One problem with the sequence of steps disclosed above is that it will result in a product which in fact contains two different ligands, namely the thio ether linker containing an acid function, resulting from unsuccessful conversions in step (iii) or (iv) and the desired end product. A chromatographic support composed of a mixture of two such different ligands can cause several problems when used in a separation procedure. For example, the analysis will become difficult, resulting in less robust methods of preparation and use than what is generally needed. For the same reason, if the media is obtained as a mixture of two ligands, it will become difficult to optimise the preparation and the use of such chromatographic support for each specific application. Furthermore, such a mixture will inherently result in a less specific separation than a better-defined medium.
Furthermore, another problem involved in the conventional method described above is the fact that the large chromatographic support molecule will be present in the procedure from step (i). Put differently, the whole procedure will need to be performed in large volumes, requiring very specific large-scale equipment and entailing the substantial costs that are inherent in working in such type equipment.

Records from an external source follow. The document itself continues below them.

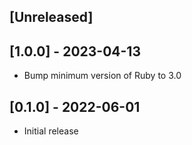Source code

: ## [Unreleased]

## [1.0.0] - 2023-04-13
- Bump minimum version of Ruby to 3.0

## [0.1.0] - 2022-06-01
- Initial release
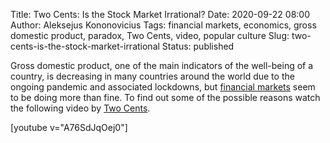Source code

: Title: Two Cents: Is the Stock Market Irrational? 
Date: 2020-09-22 08:00
Author: Aleksejus Kononovicius
Tags: financial markets, economics, gross domestic product, paradox, Two Cents, video, popular culture
Slug: two-cents-is-the-stock-market-irrational
Status: published

Gross domestic product, one of the main indicators of the well-being of a
country, is decreasing in many countries around the world due to the ongoing
pandemic and associated lockdowns, but
[financial markets](/tag/financial-markets/) seem to be doing more than fine.
To find out some of the possible reasons watch the following video by
[Two Cents](https://www.youtube.com/channel/UCL8w_A8p8P1HWI3k6PR5Z6w).

[youtube v="A76SdJqOej0"]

Yet another drawback with the prior art method disclosed above is the fact that all steps are performed on solid support. The use of the above-discussed large specific equipment will also include additional disadvantages related to more time-consuming and complicated washing routines. This is especially true for steps (ii) to (iii) and (iii) to (iv), where you go from an aqueous to an organic solvent and vice versa.
Since at present there are no functional alternatives to the method described above available, there is a need within this field of improved methods for the manufacture of mixed mode cation-exchanger ligands for use in separation procedures.